Here is an example of one approach out in the wild:

https://github.com/thomasdarimont/spring-boot-2-keycloak-oauth-example/blob/feature/mulit-tenancy/src/main/java/demo/SpringBoot2App.java#L127

Though whether JwtDecoder is the ideal place and how tenants might possibly be treated in a more first-class way is yet to be seen. Opening this issue to get the conversation started.

Comment From: bertramn

We indeed had the requirement to run a single resource server that can validate JWTs issued by multiple issuers. We had to implement our own given the Spring one does not support this and Keycloak adapters only support Keycloak specific issuers.

We had 2 main use cases for multi tenancy:

  1. validate all inbound JWT with an Issuer whitelist

This use case requires the IssuerResolver to lookup (and cache) issuer metadata JWKS certs.

  1. validate inbound JWT based on a pre-configured list of issuers

This use case requires a pre-configured IssuerResolver which is configured with the issuer (iss) name it supports and then either the metadata url or the public cert, where the later does not really work well if your issuer performs key rotation.

Another interesting aspect we ran into was that if we just want to run a API based resource server (ie. Spring Boot micro service) there will be a lot of unnecessary moving parts in the Spring Security configuration. We ended up implementing 3 components (AccessDeniedHandler, AuthenticationFailureHandler and AuthenticationEntryPoint), everything else is surplus and massively overcomplicates things.

Comment From: jgrandja

Related #5385

Comment From: metacubed

In a multi-tenant configuration, each tenant would likely come with its own set of allowed issuers. A tenant-specific request would trust only a subset of the issuers configured for the resource server.

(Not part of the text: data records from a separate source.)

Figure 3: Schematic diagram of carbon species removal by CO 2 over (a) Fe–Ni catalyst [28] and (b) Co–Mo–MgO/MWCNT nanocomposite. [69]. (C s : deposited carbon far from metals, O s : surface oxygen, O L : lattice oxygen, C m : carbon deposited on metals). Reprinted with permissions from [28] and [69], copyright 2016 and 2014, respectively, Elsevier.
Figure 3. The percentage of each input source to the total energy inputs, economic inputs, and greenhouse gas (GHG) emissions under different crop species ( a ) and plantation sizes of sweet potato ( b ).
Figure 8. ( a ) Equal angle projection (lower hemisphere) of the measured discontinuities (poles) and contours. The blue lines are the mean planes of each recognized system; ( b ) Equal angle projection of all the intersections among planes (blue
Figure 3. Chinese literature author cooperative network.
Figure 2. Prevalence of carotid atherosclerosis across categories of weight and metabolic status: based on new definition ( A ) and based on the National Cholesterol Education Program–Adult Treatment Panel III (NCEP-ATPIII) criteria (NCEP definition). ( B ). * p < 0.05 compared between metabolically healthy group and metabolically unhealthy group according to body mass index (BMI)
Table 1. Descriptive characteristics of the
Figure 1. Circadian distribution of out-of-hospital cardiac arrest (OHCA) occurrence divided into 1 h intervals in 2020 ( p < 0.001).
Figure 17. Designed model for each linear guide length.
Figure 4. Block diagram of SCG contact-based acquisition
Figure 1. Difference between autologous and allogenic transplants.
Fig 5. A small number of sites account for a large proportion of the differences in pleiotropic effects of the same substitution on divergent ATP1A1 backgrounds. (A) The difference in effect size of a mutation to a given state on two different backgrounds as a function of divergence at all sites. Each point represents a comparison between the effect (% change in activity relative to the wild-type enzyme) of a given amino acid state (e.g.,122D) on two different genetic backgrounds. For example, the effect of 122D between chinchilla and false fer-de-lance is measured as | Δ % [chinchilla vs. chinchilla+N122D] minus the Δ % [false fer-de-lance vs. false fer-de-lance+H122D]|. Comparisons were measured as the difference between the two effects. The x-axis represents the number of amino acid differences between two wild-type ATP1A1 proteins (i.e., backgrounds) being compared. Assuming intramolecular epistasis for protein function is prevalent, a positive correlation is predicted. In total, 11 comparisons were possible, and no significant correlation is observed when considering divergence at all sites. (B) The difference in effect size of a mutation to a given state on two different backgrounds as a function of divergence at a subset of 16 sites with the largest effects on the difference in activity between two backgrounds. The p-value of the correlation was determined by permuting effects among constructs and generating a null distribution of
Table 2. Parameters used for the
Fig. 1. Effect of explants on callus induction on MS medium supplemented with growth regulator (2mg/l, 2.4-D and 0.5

We would need to introduce a selection mechanism to pick the allowed issuer(s) for a request. This IssuerListSelector could have custom implementations that are specific to the resource server.

For example, the keycloak-auth project uses the request.getServerName() to decide which decoder implementation to use. Other request attributes could also be used, such as the request sub-domain, a header, etc.

Comment From: canayozel

@jzheaux since this is released with spring security 5.2.0 is there any documentation or example to follow ? (Not only for resource server but oauth2 clients included)

Comment From: jzheaux

@canayozel Multi-tenancy support for clients is had through multiple client registrations: https://docs.spring.io/spring-security/site/docs/current/reference/htmlsingle/#oauth2login-custom-provider-properties

For resource server, we have a sample, but are still on the hook for adding documentation.

Comment From: bertramn

Hmm not too sure how the multi tenant example is of use to anyone wanting to run a Resource Server that can validate JWTs from different issuers. It just flip-flops the AuthenticationManager back and forth between paths. And I thought we finally could replace our custom implementation.

Comment From: jzheaux

@bertramn, you are right that 5.2.x doesn't support any specific multi-tenancy model for resource servers. AuthenticationManagerResolver gives applications a place to address their multi-tenancy use case, be it whatever it may. In 5.2.x, there is just the interface and DSL hook.

7724 demonstrates one way Spring Security might be able to support your use case for JWTs and multiple issuers - feel free to comment over there how well that implementation simplifies your customizations.